**Set problem**. Please rewrite the material below with every "common name" changed to "vernacular name" and all other text left unchanged.
** Begin Excerpted data **
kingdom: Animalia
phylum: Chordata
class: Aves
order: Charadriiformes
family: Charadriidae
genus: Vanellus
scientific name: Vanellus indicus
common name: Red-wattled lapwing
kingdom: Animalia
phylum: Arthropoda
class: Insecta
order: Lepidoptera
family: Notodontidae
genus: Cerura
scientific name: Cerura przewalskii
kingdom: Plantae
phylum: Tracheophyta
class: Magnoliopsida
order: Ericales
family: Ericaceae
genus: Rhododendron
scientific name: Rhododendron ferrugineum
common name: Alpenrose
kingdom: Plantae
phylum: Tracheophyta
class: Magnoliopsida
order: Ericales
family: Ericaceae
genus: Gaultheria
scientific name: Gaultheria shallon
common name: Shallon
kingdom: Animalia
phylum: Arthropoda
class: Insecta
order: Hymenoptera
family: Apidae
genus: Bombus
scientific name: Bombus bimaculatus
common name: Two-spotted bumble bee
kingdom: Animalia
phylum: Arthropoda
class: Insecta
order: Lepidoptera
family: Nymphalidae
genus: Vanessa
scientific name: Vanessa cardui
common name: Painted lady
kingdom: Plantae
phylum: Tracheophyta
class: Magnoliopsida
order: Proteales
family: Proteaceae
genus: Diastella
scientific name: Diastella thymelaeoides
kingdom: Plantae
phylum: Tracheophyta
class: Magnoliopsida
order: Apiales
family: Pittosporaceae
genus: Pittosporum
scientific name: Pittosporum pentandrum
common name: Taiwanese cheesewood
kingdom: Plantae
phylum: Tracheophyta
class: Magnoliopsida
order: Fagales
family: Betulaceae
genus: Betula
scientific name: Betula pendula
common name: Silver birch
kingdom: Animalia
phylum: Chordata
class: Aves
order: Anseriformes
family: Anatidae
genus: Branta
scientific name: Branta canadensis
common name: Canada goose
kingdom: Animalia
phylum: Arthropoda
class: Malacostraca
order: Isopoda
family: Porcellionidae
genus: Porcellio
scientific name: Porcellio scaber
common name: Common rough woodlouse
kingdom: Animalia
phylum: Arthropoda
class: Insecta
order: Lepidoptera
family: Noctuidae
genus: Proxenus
** End Excerpted data **
**Solution for this task**.
kingdom: Animalia
phylum: Chordata
class: Aves
order: Charadriiformes
family: Charadriidae
genus: Vanellus
scientific name: Vanellus indicus
vernacular name: Red-wattled lapwing
kingdom: Animalia
phylum: Arthropoda
class: Insecta
order: Lepidoptera
family: Notodontidae
genus: Cerura
scientific name: Cerura przewalskii
kingdom: Plantae
phylum: Tracheophyta
class: Magnoliopsida
order: Ericales
family: Ericaceae
genus: Rhododendron
scientific name: Rhododendron ferrugineum
vernacular name: Alpenrose
kingdom: Plantae
phylum: Tracheophyta
class: Magnoliopsida
order: Ericales
family: Ericaceae
genus: Gaultheria
scientific name: Gaultheria shallon
vernacular name: Shallon
kingdom: Animalia
phylum: Arthropoda
class: Insecta
order: Hymenoptera
family: Apidae
genus: Bombus
scientific name: Bombus bimaculatus
vernacular name: Two-spotted bumble bee
kingdom: Animalia
phylum: Arthropoda
class: Insecta
order: Lepidoptera
family: Nymphalidae
genus: Vanessa
scientific name: Vanessa cardui
vernacular name: Painted lady
kingdom: Plantae
phylum: Tracheophyta
class: Magnoliopsida
order: Proteales
family: Proteaceae
genus: Diastella
scientific name: Diastella thymelaeoides
kingdom: Plantae
phylum: Tracheophyta
class: Magnoliopsida
order: Apiales
family: Pittosporaceae
genus: Pittosporum
scientific name: Pittosporum pentandrum
vernacular name: Taiwanese cheesewood
kingdom: Plantae
phylum: Tracheophyta
class: Magnoliopsida
order: Fagales
family: Betulaceae
genus: Betula
scientific name: Betula pendula
vernacular name: Silver birch
kingdom: Animalia
phylum: Chordata
class: Aves
order: Anseriformes
family: Anatidae
genus: Branta
scientific name: Branta canadensis
vernacular name: Canada goose
kingdom: Animalia
phylum: Arthropoda
class: Malacostraca
order: Isopoda
family: Porcellionidae
genus: Porcellio
scientific name: Porcellio scaber
vernacular name: Common rough woodlouse
kingdom: Animalia
phylum: Arthropoda
class: Insecta
order: Lepidoptera
family: Noctuidae
genus: Proxenus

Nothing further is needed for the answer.